A dancer in trackies and a fleece dances by the seaside, while a figure in ancient folk costume looks on, and the words appear on the screen, a poem describing a dialogue debating notions of place, personhood and perspective. Sparingly designed electronic music hisses in the background, as shots of the wild and craggy landscape are interspersed with shots of the dancer, weather-whipped beside a moody and mercurial sea.
It’s weird, it’s like a music video for a poem.
A dialogueless, experimental and humorous short film about a Glaswegian woman coming home in buttoned-down business attire and transforming into a sexily clad ‘fox’, complete with ears and snout, before going out for the evening. The riotous violin music and lo-fi film style are reminiscent of early silent films, where farce and fantasy were an open playground. Also watching the the fox-woman apply makeup to her besnouted face gives a giggle at the performance of gender.
Red Room is a short horror film about two friends recounting an instant of possession of a third, something which has had a lasting effect on everyone involved.
So there are things about this that are great successes and things that are less so. And weirdly it was the opposite of the stuff I expected. Normally the hard part to do in horror is the scare, while setting up a group of likeable people is pretty easy. In Red Room, the best parts are the scare, the ominous growl from unmoving lips that you know you are supposed to feel in the centre of your chest rather than hear, the figure that presents as a human shape but is not. These things are all pulled off with aplomb, excellent use of lighting, colour, visual effect.

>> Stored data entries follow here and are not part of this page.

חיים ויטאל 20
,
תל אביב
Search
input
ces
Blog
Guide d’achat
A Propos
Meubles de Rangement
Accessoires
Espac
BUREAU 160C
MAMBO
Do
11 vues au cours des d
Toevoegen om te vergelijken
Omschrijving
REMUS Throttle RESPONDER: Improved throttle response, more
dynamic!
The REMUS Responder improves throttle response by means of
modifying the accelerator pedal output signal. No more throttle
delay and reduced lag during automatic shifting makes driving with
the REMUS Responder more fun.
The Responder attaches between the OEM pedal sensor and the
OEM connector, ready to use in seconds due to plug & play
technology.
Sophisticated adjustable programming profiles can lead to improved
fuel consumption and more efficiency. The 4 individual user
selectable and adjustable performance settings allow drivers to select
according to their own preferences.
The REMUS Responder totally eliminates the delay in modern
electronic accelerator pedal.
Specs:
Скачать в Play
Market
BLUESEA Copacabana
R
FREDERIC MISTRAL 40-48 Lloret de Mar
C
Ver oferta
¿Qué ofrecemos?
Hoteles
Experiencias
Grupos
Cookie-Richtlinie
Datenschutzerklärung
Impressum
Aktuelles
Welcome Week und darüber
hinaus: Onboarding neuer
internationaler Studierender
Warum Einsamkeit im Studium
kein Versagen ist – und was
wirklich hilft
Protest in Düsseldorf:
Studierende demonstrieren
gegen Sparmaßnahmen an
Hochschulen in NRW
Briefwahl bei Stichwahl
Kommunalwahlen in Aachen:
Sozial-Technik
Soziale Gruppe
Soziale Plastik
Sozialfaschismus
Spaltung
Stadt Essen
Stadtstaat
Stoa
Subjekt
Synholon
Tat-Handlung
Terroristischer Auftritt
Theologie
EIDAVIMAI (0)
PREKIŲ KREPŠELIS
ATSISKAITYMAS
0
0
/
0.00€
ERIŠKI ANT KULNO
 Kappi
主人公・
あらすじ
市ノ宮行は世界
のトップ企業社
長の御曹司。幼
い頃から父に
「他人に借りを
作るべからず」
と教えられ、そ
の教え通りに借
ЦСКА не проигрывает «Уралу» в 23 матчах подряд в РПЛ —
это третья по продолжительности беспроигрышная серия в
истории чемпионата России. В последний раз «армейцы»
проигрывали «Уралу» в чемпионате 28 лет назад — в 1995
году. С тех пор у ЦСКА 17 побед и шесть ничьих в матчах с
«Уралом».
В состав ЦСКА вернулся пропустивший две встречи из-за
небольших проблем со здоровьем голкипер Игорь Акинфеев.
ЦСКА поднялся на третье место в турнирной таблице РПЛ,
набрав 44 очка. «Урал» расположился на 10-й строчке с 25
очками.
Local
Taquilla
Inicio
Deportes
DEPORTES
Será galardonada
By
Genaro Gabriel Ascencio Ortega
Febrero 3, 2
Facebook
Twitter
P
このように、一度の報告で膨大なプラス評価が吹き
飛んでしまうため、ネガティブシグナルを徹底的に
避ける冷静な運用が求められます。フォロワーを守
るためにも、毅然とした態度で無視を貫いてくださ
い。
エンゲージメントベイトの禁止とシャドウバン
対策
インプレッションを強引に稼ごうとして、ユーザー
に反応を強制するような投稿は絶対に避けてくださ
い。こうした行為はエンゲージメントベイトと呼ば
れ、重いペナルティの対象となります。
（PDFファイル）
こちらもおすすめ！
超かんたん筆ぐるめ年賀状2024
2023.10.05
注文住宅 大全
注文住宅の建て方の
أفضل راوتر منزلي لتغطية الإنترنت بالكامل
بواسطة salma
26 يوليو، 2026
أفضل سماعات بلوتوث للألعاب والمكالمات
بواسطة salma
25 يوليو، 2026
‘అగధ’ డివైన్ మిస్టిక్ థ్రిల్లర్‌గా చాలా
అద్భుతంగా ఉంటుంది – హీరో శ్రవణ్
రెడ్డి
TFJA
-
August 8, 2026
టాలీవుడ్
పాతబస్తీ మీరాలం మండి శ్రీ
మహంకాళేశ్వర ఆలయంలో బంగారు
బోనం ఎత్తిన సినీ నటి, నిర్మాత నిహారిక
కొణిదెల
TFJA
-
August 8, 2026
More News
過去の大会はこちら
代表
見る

Instead it is the characters themselves that seem flat. It’s difficult because we only see them on the evening of the possession, and discussing it later, so there is no pre-event status quo established. It’s hard to see how things change when you miss the beginning and only have a middle and end. Also, Orla speaks throughout like a spooky witch/obnoxious student with their first tarot deck. Daniel seems forbearingly weary of this at every stage, although clearly a bit more upbeat in humouring it before Tom’s possession. By the time we first see Tom, he’s already in the grip of something supernatural. Neither are the relationships between the three established. They seem like friends, Orla claims Daniel fancies Tom but nothing indicates this besides the awkwardness of Daniel’s denial. Also, given the distance between Orla and Daniel, they both appear to have been friends of Tom’s, rather than with each other.
While I’m happy with leaving some stuff unanswered, like who or what possessed Tom, and how the supernatural draw started, I felt like some clarification on other things would have helped, like what happened to Tom? He collapses after his possession, but from the way Orla and Daniel discuss the incident, he does survive. While Orla needs to talk about what happened, and Daniel really doesn’t but provides her with a listening ear anyway, Tom’s reaction to the event is absent. Also, Orla and Daniel discuss the aftermath on the phone in this really static pose, so nothing is really being shown of their reaction, it’s all tell in the dialogue, with Orla describing herself as haunted as opposed to being shown to be haunted.
A qualified success, with really good visual horror, but hampered by underdeveloped interpersonal relationships between the characters.